Likewise, Ferrari have been confused how, after a year and a half of easily beating team-mate Kimi Raikkonen, Vettel's form slipped in the second half of 2016 - although they might want to read the previous paragraph for an answer.
Vettel has been shopping around for a move and would almost certainly welcome a switch to Mercedes. But there are some problems: 1) his contract runs to the end of 2017 and there is no obvious replacement for Ferrari; 2) he might not fancy going up against Hamilton; 3) Vettel and Hamilton together is almost as much of a recipe for trouble as Hamilton and Alonso.
Chances of it happening: 8/10
Wolff has a long relationship with Bottas as part of his management team and rates him highly. The Finn has impressed in the last four seasons with Williams and would be a low-maintenance choice. He would deliver solid results on track and is calm and would not rock the boat off it.
Next year is the last year of his contract at Williams. The team is not the most flush with cash in the pit lane and Wolff would almost certainly be able to put together an attractive deal - either for a cash payment to release Bottas or a reduction in Williams' engine fee.
But Williams have an 18-year-old rookie in the well-resourced Canadian Lance Stroll in their other car next year and need experience in the lead car. Wolff could offer them Mercedes protege Pascal Wehrlein, who raced for Manor in 2016, in exchange. But would Williams accept? Felipe Nasr, who raced for Sauber in 2016, would also be an option for them, and please F1 boss Bernie Ecclestone, who needs a Brazilian in the sport to satisfy its largest single TV audience.

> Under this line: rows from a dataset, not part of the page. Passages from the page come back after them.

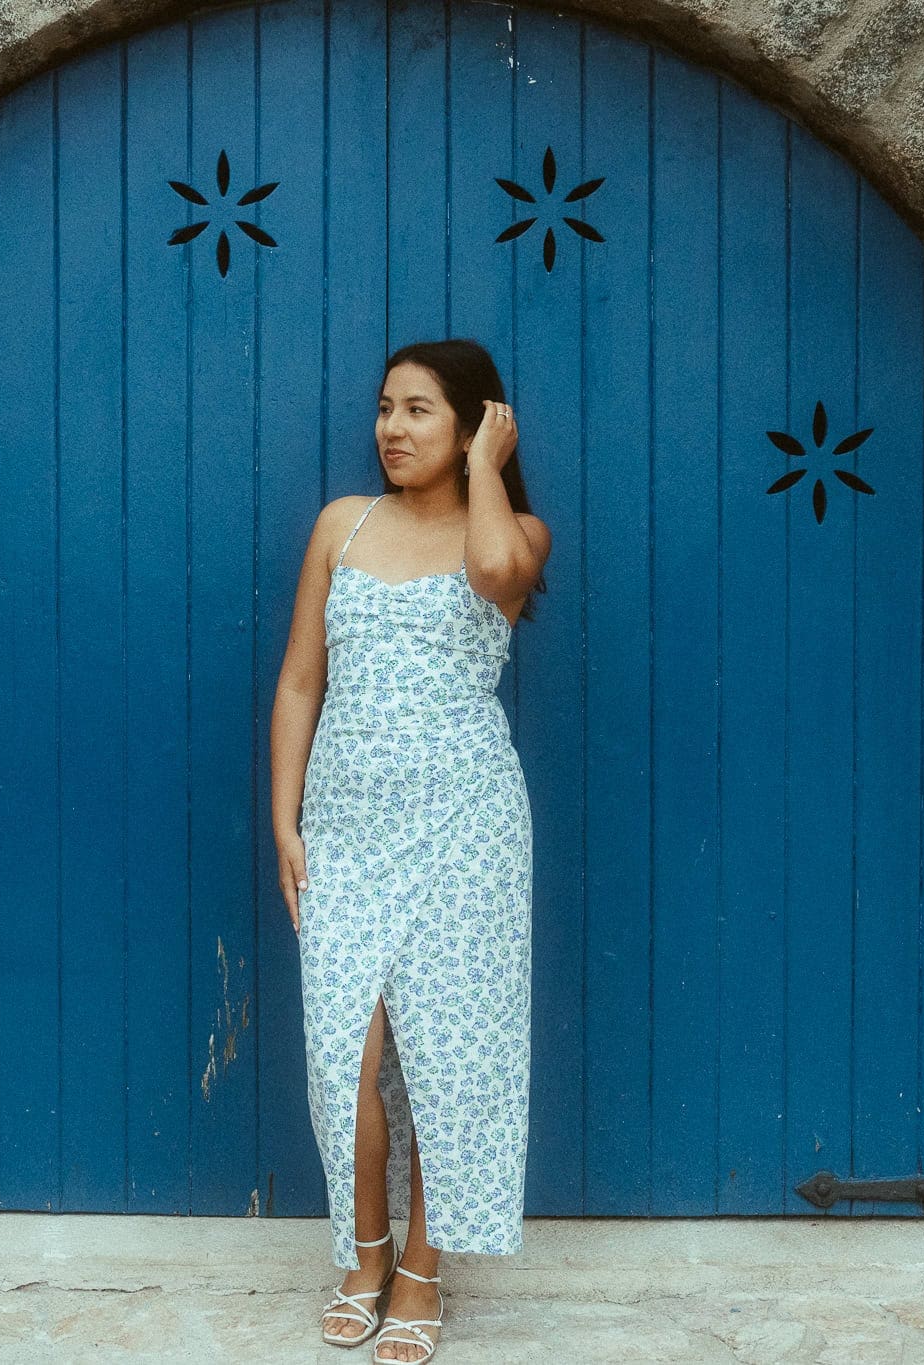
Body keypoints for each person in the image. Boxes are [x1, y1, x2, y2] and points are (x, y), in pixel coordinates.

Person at [270, 338, 552, 1363]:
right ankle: (365, 1251)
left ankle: (425, 1272)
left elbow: (491, 571)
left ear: (475, 422)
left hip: (466, 828)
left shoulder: (516, 531)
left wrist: (484, 467)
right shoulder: (340, 527)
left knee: (453, 1058)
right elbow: (302, 680)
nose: (390, 427)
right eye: (385, 407)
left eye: (421, 410)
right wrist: (283, 822)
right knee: (343, 1051)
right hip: (344, 829)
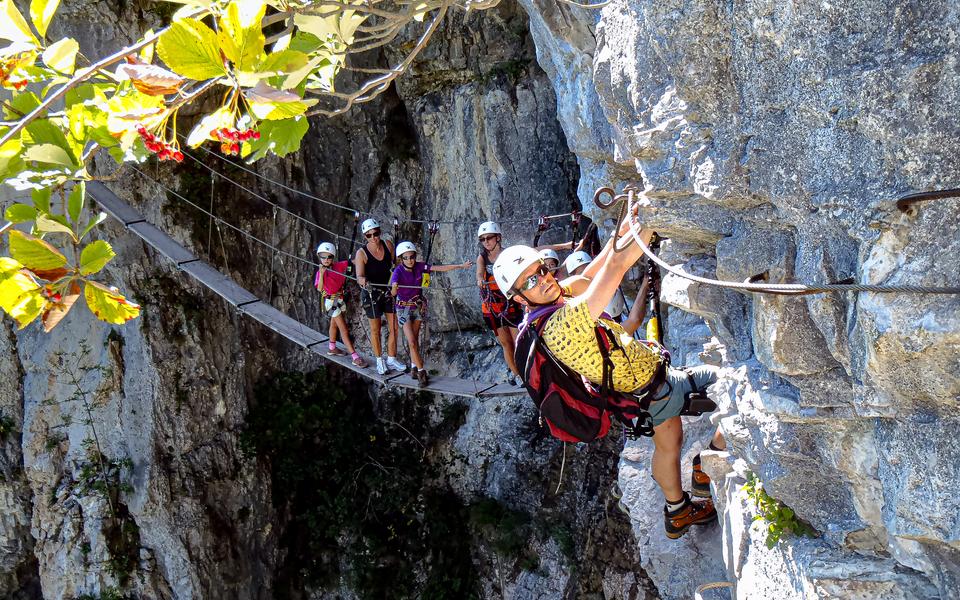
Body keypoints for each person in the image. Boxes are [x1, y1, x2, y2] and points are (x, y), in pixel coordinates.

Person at [492, 216, 726, 540]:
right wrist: (650, 217)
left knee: (669, 443)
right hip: (656, 388)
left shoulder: (552, 302)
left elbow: (590, 274)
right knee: (730, 384)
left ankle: (677, 512)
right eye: (529, 282)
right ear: (518, 298)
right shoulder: (561, 326)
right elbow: (614, 269)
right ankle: (709, 464)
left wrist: (627, 223)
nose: (542, 280)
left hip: (638, 396)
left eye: (541, 271)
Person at [390, 241, 473, 387]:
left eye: (412, 256)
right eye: (406, 257)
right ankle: (422, 372)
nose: (410, 260)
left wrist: (460, 266)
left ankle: (414, 367)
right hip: (403, 309)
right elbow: (392, 293)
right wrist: (395, 287)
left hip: (417, 307)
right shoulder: (398, 272)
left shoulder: (420, 266)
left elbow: (439, 268)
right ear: (400, 259)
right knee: (412, 341)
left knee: (414, 340)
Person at [476, 221, 525, 385]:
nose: (486, 242)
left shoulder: (508, 254)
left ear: (497, 237)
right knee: (506, 343)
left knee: (518, 341)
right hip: (492, 308)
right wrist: (479, 279)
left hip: (510, 303)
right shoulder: (482, 258)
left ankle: (526, 372)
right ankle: (517, 375)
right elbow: (479, 272)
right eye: (482, 239)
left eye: (489, 238)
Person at [354, 218, 404, 376]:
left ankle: (391, 358)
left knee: (394, 327)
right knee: (375, 330)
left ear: (379, 232)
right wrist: (363, 281)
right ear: (365, 237)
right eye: (369, 235)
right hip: (371, 294)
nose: (374, 237)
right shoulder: (362, 253)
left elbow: (395, 264)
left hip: (389, 292)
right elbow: (359, 276)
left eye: (376, 233)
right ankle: (379, 360)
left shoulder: (388, 245)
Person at [314, 242, 367, 368]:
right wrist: (321, 274)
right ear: (319, 257)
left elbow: (353, 262)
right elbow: (319, 289)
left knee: (334, 325)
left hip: (339, 300)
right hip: (331, 302)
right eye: (323, 257)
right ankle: (355, 357)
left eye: (329, 257)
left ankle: (332, 347)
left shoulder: (339, 266)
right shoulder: (320, 273)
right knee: (343, 329)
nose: (326, 260)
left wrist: (364, 257)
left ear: (333, 257)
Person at [562, 250, 627, 321]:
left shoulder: (608, 279)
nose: (590, 275)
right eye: (581, 272)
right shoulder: (578, 302)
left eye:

The German is the obvious choice - he is Mercedes' reserve driver, he has tested for the team several times, and he is a free agent. But he has only one season's race experience, and although he has put in some promising drives, he has had a few shaky ones as well.
Putting him in a race-winning car with Hamilton as his team-mate would be a big ask. And that's without even considering his personality. Insiders say Wehrlein can be difficult and self-centred, and Wolff will be wary of putting such a character alongside Hamilton.
Another Mercedes young driver, Ocon has impressed in his half-season alongside Wehrlein at Manor - so much so that Force India picked him rather than the German as their second driver alongside Sergio Perez for 2017.
But Ocon has only nine races under his belt and it's surely too early for him to get a seat at the factory Mercedes team.
Paul di Resta
A left-field choice, the Scot has been out of F1 for two years now. But he was Williams reserve driver this year and is a Mercedes-contracted driver in the DTM German Touring Car Championship and would be a solid option.
Button has retired from F1, but remains contracted to McLaren. He made it very clear in the last few weeks that he needed a break from the sport.
The German has just signed a three-year deal with Renault, but the French company and Mercedes have links on a corporate level and Wolff is close friends with their racing boss Frederic Vasseur.
But taking Hulkenberg would leave Renault with a vacancy that would be tough to fill and Wolff is not overly enamoured with him either.